Répression anti-LGBTQ+ en Turquie | Le Canada demeure silencieux

(Ottawa) Le gouvernement Carney ne s’est pas joint à l’Allemagne, à la France et à d’autres pays pour condamner la répression menée par la Turquie à l’encontre des organisations LGBTQ+.
Publié à
Dylan Robertson La Presse Canadienne
Affaires mondiales Canada n’a fait aucune déclaration publique depuis que les autorités turques ont mené des perquisitions dans plusieurs organisations et arrêté des centaines de militants.
Le ministère a plutôt publié un communiqué de presse dans lequel il affirme soutenir la démocratie et les minorités sans mentionner spécifiquement la Turquie.
Le ministre turc de la Justice, Akin Gurlek, a écrit sur les réseaux sociaux que l’enquête visant 162 suspects, 9 associations et 13 entreprises avait pour but de « protéger les enfants, l’institution de la famille et l’ordre public ».

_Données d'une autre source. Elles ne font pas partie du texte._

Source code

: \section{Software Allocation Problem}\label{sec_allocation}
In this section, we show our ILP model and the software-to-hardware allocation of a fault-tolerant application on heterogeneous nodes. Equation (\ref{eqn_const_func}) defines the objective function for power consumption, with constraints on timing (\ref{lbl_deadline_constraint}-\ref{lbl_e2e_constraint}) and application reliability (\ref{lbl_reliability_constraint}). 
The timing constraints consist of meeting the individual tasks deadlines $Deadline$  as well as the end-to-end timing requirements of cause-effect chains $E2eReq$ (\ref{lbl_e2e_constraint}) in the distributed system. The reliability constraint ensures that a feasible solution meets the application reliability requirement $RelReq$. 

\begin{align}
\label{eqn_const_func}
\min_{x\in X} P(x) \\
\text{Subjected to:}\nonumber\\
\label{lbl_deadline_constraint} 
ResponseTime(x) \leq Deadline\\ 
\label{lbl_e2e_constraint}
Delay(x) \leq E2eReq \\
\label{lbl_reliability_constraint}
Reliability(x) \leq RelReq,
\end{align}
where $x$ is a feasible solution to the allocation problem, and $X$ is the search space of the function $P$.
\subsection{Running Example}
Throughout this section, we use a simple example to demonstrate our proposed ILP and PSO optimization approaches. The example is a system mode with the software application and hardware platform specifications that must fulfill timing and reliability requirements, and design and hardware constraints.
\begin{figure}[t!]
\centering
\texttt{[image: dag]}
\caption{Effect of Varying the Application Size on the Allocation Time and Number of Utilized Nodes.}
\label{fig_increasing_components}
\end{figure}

L’organisation de défense des droits ILGA-Europe appelle les pays à se prononcer, indiquant qu’environ 300 personnes avaient été arrêtées jeudi et avertissant que cette répression pourrait conduire à de nouvelles mesures gouvernementales contraires à la démocratie et à l’État de droit.
« Ces perquisitions marquent une escalade d’une attaque concertée contre le militantisme LGBT+ et le soutien à la communauté », a écrit l’organisation dans un communiqué.

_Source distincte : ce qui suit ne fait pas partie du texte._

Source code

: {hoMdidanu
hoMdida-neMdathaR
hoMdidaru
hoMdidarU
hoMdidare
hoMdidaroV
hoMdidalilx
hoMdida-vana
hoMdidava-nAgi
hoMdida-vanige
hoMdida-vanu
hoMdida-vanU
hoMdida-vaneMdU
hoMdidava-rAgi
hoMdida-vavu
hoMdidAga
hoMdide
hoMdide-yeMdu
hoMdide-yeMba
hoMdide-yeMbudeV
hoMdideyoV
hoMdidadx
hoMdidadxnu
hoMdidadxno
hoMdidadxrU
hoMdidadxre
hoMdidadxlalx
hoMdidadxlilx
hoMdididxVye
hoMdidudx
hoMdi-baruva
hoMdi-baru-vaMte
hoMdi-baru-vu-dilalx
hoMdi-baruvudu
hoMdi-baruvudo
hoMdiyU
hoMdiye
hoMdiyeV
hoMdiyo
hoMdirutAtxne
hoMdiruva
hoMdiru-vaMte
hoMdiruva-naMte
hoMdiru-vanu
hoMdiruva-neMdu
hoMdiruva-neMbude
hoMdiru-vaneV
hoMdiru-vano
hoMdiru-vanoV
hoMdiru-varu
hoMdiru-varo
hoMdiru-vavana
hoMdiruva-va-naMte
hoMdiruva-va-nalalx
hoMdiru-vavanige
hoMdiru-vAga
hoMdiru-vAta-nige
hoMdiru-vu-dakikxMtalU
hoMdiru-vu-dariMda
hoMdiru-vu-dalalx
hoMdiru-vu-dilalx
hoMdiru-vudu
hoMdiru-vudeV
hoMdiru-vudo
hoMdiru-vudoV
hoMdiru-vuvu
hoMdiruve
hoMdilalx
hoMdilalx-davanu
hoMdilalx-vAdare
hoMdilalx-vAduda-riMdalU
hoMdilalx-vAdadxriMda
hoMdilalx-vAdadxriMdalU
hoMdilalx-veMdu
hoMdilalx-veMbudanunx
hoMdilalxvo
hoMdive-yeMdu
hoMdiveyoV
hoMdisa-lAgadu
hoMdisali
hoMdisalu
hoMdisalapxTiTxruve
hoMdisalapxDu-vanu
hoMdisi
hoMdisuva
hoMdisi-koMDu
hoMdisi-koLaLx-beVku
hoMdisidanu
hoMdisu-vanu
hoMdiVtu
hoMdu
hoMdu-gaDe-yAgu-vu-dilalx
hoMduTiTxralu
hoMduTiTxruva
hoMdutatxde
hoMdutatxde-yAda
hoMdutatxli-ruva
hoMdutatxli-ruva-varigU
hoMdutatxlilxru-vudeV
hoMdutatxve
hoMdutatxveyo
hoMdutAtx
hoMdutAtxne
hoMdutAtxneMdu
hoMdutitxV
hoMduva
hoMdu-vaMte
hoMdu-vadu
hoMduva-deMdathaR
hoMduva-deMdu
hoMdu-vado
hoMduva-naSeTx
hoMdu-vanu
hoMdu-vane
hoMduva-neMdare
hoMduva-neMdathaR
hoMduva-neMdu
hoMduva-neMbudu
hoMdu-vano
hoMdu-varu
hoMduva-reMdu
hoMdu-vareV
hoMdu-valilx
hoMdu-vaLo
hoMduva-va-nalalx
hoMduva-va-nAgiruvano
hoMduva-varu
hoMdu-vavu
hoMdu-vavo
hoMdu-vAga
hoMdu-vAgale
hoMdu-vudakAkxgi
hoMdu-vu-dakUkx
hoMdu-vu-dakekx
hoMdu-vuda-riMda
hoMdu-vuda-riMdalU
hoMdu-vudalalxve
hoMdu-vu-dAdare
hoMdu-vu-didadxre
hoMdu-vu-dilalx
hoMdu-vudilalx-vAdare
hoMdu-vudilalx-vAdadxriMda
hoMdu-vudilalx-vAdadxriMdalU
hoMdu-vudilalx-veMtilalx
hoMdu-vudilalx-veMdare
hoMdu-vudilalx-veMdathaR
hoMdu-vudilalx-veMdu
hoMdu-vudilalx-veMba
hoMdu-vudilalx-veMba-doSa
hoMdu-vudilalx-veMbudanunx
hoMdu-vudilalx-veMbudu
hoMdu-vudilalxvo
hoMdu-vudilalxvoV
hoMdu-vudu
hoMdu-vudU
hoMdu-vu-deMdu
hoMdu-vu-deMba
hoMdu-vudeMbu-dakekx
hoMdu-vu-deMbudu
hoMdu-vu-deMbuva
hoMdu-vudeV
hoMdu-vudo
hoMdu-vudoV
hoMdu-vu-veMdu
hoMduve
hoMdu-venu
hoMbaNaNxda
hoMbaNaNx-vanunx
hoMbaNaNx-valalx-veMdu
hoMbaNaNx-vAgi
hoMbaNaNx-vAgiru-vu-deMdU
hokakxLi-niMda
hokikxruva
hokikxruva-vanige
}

PHOTO DILARA SENKAYA, ARCHIVES REUTERS
Des personnes se rassemblent devant le tribunal de Çağlayan, connu sous le nom de Palais de justice, à Istanbul, en Turquie, le 15 septembre 2026, en signe de solidarité avec la communauté LGBTQ+ et pour protester contre une campagne gouvernementale ayant donné lieu à des raids de grande envergure visant des associations LGBTQ+.
Elle a précisé que l’hostilité du président turc, Recep Tayyip Erdoğan, envers les groupes LGBTQ+ s’est traduite par « des restrictions et des détentions lors des marches des fiertés, la censure des contenus LGBTQ+, des pressions sur les organisations, ainsi que des discours politiques présentant les personnes LGBTQ+ comme des menaces pour les enfants, les familles et la moralité publique ».

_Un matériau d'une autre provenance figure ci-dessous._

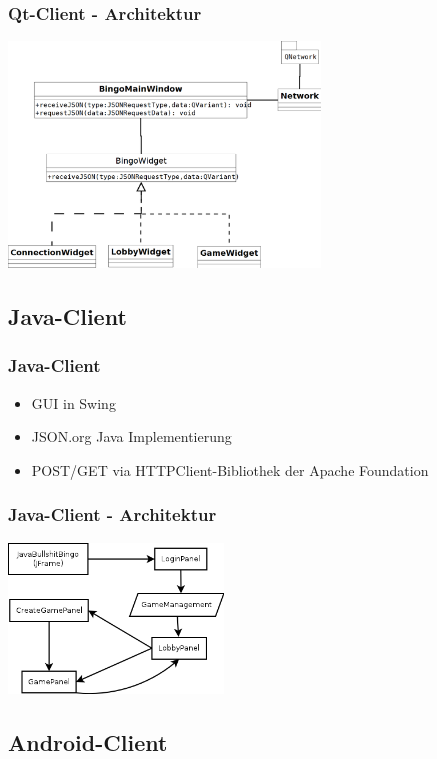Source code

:\documentclass{beamer}
\begin{document}
\begin{frame}[fragile]
\frametitle{Qt-Client - Architektur}
\begin{center}
\includegraphics[height=6cm]{qt-klassendiagramm.png}
\end{center}
\end{frame}


\subsection{Java-Client}
\begin{frame}[fragile]
\frametitle{Java-Client}
\begin{itemize}
\item GUI in Swing
\item JSON.org Java Implementierung
\item POST/GET via HTTPClient-Bibliothek der Apache Foundation
\end{itemize}
\end{frame}

\begin{frame}[fragile]
\frametitle{Java-Client - Architektur}
\begin{center}
\includegraphics[height=4cm]{JBB_Aufbau.png}
\end{center}
\end{frame}

\subsection{Android-Client}
\end{document}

L’Union européenne a fait part de ses inquiétudes concernant ces perquisitions et la France, la Suède, la Finlande, l’Allemagne, les Pays-Bas et l’Islande ont publié jeudi une déclaration commune à ce sujet, qualifiant cette répression de « profondément préoccupante ».
La déclaration précise que les personnes LGBTQ+ jouissent des droits à la liberté d’expression, de réunion et d’association en vertu de la Convention européenne des droits de l’homme, que la Turquie a signée.
Interrogé à ce sujet, le ministère canadien des Affaires mondiales n’a pas expliqué pourquoi il ne s’était pas associé à cette déclaration. Il a affirmé son soutien aux droits des personnes LGBTQ+, sans faire aucune mention de la Turquie.
« Le Canada est fermement convaincu que chacun devrait pouvoir vivre librement, en sécurité et dans la dignité. Nous restons préoccupés par l’évolution de la situation dans certains pays où les droits des personnes LGBTQ+ sont restreints, a écrit la porte-parole du ministère, Thida Ith. Affaires mondiales Canada est en contact étroit avec les organisations et les défenseurs LGBTQ+ dans les pays où nous sommes présents. Ces partenaires de confiance fournissent des informations précieuses sur la situation sur le terrain et aident à orienter le soutien du Canada envers les personnes victimes de discrimination ou de persécution. »
Le Canada n’avait pas publié de déclaration en avril lorsque le Sénégal a renforcé les sanctions pénales à l’encontre des personnes LGBTQ+, bien qu’Affaires mondiales Canada ait mis à jour son avis aux voyageurs concernant ce pays d’Afrique de l’Ouest.
Affaires mondiales avait alors déclaré être « au courant » de la loi et « travailler en étroite collaboration avec des partenaires [tels que les Nations Unies] pour évaluer la situation ».
Le Canada négocie actuellement un accord de libre-échange avec la Turquie et le premier ministre Mark Carney a déclaré qu’il limitait les critiques publiques du gouvernement concernant les droits de l’homme dans des pays tels que la Chine et l’Arabie saoudite.
Il a fait valoir que les discussions à huis clos sur les questions relatives aux droits de la personne étaient plus productives que de « faire la leçon aux pays à distance ».